Eventually people tried settling down on the Llano, or on the edges, on Wolf Creek in the northeastern corner, on the Canadian. They may have come from the east and been influenced by trade with the pueblos to the west, because they seem to have retreated east when the rains faded and strangers arrived. We don’t know. We do know that they irrigated from the springs, not the main streams, and that they built houses probably designed to be warm in winter and that happened to be difficult to enter through the main doorway if you were not wanted. I’ve been assured that such entry ways were not defensive, but for cooling air flow in summer and ventilation in winter. Perhaps things were that peaceful. I have a few doubts, but little evidence survives either way. The succeeding peoples living in the area have no oral accounts of warfare with the Antelope Creek Phase peoples, leaving archaeology the only way to learn.
But climate and possibly hostile new arrivals seem to have encouraged the Antelope Creek farmers to leave the Llano. The Apache and Comanche who followed leaned more on hunting and gathering, although the Apache did garden, at least until the Comanche started waiting in ambush for them at those gardens. Once more the long sweep of short grass and sky belonged to nomads, as it seems to have been since humans arrived in the region.

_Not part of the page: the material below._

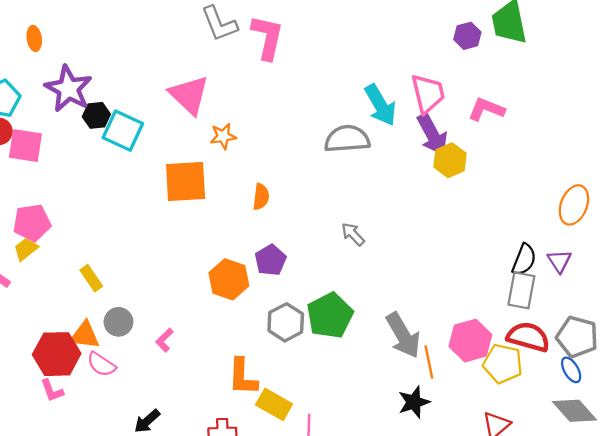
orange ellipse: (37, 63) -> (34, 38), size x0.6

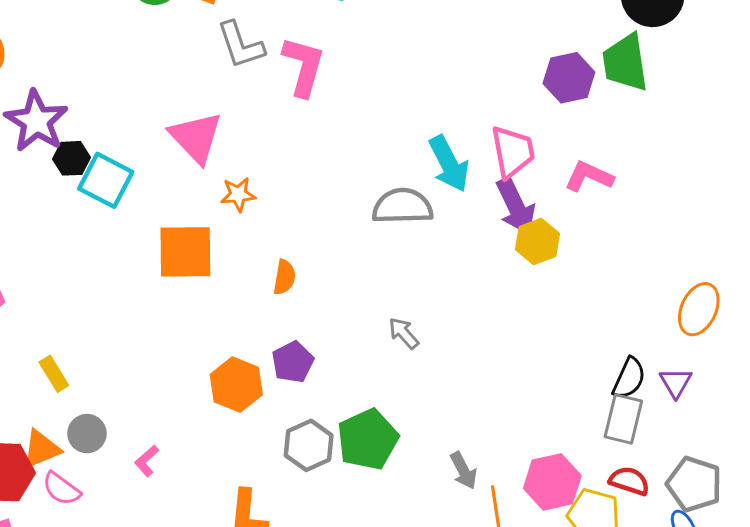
purple hexagon: (467, 36) -> (569, 78), size x1.4
orange triangle: (85, 335) -> (41, 449), turned -32
gray arrow: (403, 335) -> (464, 471), size x0.6
red semicircle: (528, 337) -> (629, 481), size x0.7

And then European-descended humans appeared, and began molding the land to better fit our idea of what good places should look like. I get a sense that Americans in particular arrived, looked around, and thought “I own this. Now what do I do with it?” Graze cattle, farm, and pray for rain while cursing the floods, according to everything I’ve read. To an extent, the farther south you went from the Canadian and Red Rivers, the easier it was to find groundwater. Shallowater, for example, was named because you only had to dig ten feet, if that much, to find fresh water.
Today, we farm and graze cattle. And pump oil and natural gas, and attempt to turn the wind into electricity while chopping migrating birds and bats into mincemeat. No, I’m not a wind-farm supporter. Four generations of Anglo-Americans have made the Llano our home, attempting to out-stubborn the environment in a place where the sweep of land and sky will humble even the haughtiest. If that doesn’t, fire, snow, and storm certainly will. The land does not suffer fools gladly, be they walking, riding a horse, or driving.
For centuries this was a place to pass through. For many it still is, especially with a 75 MPH speed limit on the main roads. Most people, perhaps smarter than me, look at the long sweeps of nothing and continue to greener places, as people have done for thousands of years. I wonder if they realize the pattern they are part of? Probably not. Perhaps its just as well that we don’t think too much about la longue durre.